*** Opening of Excerpted data ***

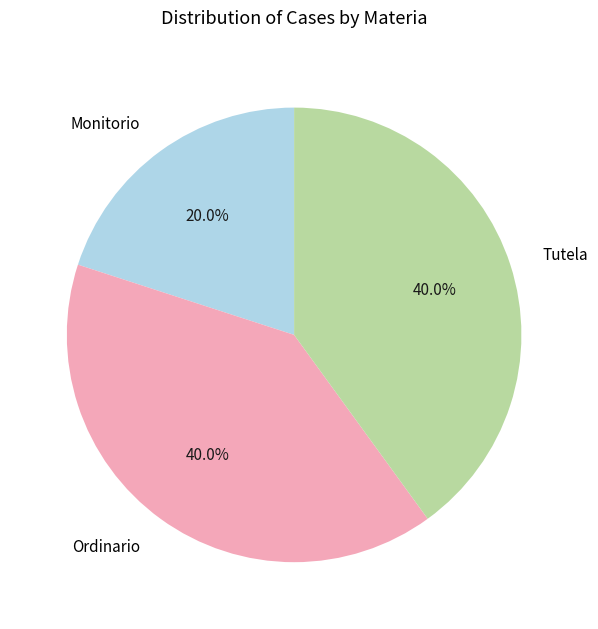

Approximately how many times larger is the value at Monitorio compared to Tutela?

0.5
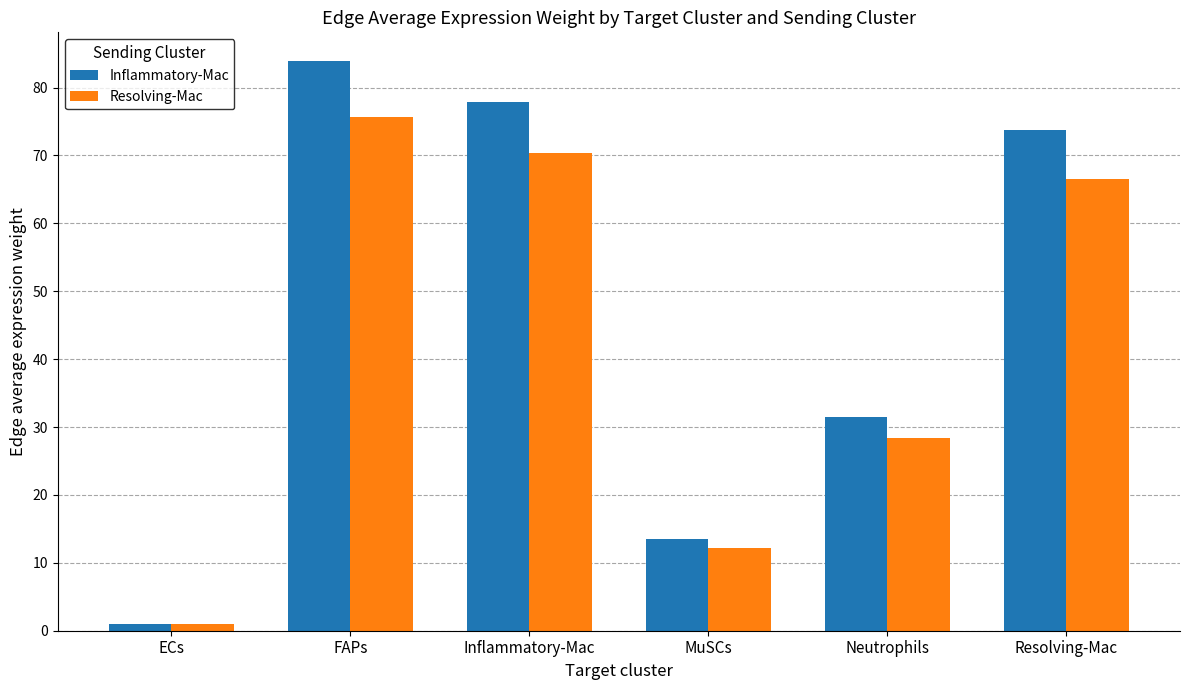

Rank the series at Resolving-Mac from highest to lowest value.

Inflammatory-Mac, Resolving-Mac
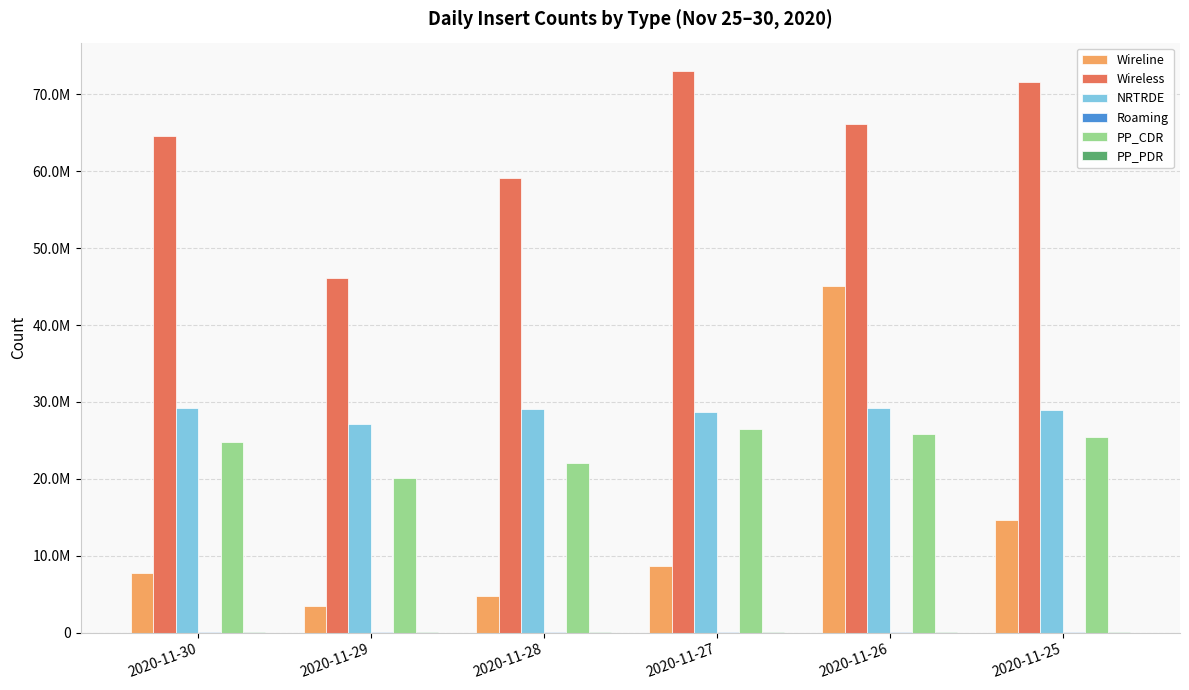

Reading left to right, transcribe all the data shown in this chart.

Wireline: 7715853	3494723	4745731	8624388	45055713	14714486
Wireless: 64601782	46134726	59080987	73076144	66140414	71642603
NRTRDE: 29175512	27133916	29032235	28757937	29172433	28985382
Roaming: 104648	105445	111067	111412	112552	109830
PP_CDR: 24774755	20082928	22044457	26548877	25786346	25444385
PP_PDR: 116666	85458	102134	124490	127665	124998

*** Close of Excerpted data ***

Your goal ::
Turn the listing above into a JSON list of strings, starting at the line that contains "Reading left to" and continuing to the end of the listing, with both of those lines included. Give one string per line and leave out blank lines.

Answer box ::
[
  "Reading left to right, transcribe all the data shown in this chart.",
  "Wireline: 7715853\t3494723\t4745731\t8624388\t45055713\t14714486",
  "Wireless: 64601782\t46134726\t59080987\t73076144\t66140414\t71642603",
  "NRTRDE: 29175512\t27133916\t29032235\t28757937\t29172433\t28985382",
  "Roaming: 104648\t105445\t111067\t111412\t112552\t109830",
  "PP_CDR: 24774755\t20082928\t22044457\t26548877\t25786346\t25444385",
  "PP_PDR: 116666\t85458\t102134\t124490\t127665\t124998"
]